To establish an upper bound, note that we could use the first 25 positive even integers in any configuration, in which case the gcd of adjacent numbers will always exceed 1. This gives us an upper bound of $50$ for the smallest maximum. Also, we cannot include $1$ , as the gcd of it and any other positive integer will be 1. Thus at best we would be using the integers $2$ through $26$ .

However, consider what happens with primes $\ge 17$ . Each square is adjacent to at least two other squares, so any number included must have two other numbers with which it shares a non-unit gcd. With $17$ , we would have to include $34$ and $51$ at best, but as we know that $50$ is an upper bound we know that $17$ cannot be part of an optimal solution. The same goes for $19$ and $23$ . So at this point the best we could do is find a solution that involves the first 25 positive integers greater than 1 and excluding $17, 19$ and $23$ . This would raise our largest integer from $26$ to $29$ , but then $29$ would have the same issue as $17$ , so we would drop $29$ and add $30$ .

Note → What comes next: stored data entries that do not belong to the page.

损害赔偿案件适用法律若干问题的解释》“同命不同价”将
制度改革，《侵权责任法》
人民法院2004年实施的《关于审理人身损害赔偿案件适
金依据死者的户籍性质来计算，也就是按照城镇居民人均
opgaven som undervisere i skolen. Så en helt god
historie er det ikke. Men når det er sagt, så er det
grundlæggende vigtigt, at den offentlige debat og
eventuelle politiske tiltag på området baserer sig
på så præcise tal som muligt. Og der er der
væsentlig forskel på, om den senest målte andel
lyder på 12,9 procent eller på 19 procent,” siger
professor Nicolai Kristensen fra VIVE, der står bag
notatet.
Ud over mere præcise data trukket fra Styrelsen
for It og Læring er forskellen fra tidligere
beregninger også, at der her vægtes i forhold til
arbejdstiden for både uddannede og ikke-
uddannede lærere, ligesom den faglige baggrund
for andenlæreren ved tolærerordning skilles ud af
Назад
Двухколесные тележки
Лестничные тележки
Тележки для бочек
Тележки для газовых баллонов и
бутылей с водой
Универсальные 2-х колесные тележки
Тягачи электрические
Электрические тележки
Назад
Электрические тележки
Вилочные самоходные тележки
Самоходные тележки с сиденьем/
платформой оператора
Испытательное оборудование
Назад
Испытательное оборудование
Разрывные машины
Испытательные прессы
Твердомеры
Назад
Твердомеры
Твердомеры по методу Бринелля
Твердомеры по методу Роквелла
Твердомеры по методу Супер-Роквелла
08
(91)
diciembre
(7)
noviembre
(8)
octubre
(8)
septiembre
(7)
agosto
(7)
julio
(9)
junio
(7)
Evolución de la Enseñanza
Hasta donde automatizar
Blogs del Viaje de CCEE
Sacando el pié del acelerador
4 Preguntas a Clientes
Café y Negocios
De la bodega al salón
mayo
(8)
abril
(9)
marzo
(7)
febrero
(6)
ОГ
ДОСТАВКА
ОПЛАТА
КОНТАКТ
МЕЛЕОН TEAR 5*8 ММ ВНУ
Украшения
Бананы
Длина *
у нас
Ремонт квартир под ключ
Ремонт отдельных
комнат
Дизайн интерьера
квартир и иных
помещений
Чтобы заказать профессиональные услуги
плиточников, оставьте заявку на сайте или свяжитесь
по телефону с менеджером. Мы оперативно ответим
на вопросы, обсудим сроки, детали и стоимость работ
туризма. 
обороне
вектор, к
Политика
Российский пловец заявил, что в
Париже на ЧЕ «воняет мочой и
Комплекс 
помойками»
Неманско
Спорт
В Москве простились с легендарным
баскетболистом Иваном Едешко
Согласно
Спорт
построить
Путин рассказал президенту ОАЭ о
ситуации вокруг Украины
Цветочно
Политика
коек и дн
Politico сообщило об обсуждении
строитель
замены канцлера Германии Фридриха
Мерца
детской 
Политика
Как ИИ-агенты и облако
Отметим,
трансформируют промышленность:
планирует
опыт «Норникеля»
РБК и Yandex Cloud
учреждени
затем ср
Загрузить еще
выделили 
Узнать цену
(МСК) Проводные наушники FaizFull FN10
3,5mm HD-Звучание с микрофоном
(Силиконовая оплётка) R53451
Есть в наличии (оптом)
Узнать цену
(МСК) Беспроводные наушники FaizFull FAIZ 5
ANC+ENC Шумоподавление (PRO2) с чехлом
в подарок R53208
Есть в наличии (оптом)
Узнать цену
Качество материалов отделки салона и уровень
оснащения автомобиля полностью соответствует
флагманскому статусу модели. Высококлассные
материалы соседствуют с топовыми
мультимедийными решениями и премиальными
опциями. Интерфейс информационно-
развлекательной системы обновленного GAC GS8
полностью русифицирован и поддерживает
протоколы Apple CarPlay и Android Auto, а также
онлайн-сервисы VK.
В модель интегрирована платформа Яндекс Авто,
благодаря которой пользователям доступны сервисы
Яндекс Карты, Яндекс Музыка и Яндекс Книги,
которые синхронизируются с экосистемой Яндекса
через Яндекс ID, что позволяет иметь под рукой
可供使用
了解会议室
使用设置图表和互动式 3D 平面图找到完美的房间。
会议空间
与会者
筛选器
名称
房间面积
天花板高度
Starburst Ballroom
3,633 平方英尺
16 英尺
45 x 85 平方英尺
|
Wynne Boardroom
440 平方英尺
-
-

But now we have to deal with $11$ and $13$ . If we include $11$ , we would have to include $33$ , (with $22$ already in play), and if we include $13$ we would have to include $39$ , (with $26$ already in play). If we dropped $11$ and $13$ then the next available integers to add to the list would be $32$ and $33$ , (since $31$ would have the same issues as $17$ ). This is one possibility, but if we keep $11$ and only drop $13$ then we would have to add $33$ as the 25th integer for reasons already discussed. So either way the best we can do is to work with a group of 25 integers the maximum of which is $33$ , with the latitude to drop one otherwise suitable number less than $33$ from the grid. So if we can create a suitable grid with this group of 25 integers, (with one degree of flexibility), then the smallest maximum would be $\boxed{33}$ . Here is such a grid, (with $27$ chosen to be excuded):

$\Large 7 \space \space 21 \space \space 18 \space \space 15 \space \space 3$

$\Large 14 \space 28 \space \space 2 \space \space 12 \space \space 9$

$\Large 4 \space \space \space 8 \space \space 16 \space \space 26 \space \space 24$

$\Large 10 \space 20 \space \space 32 \space \space 6 \space \space 22$

$\Large 5 \space \space 25 \space \space 30 \space \space 33 \space \space 11$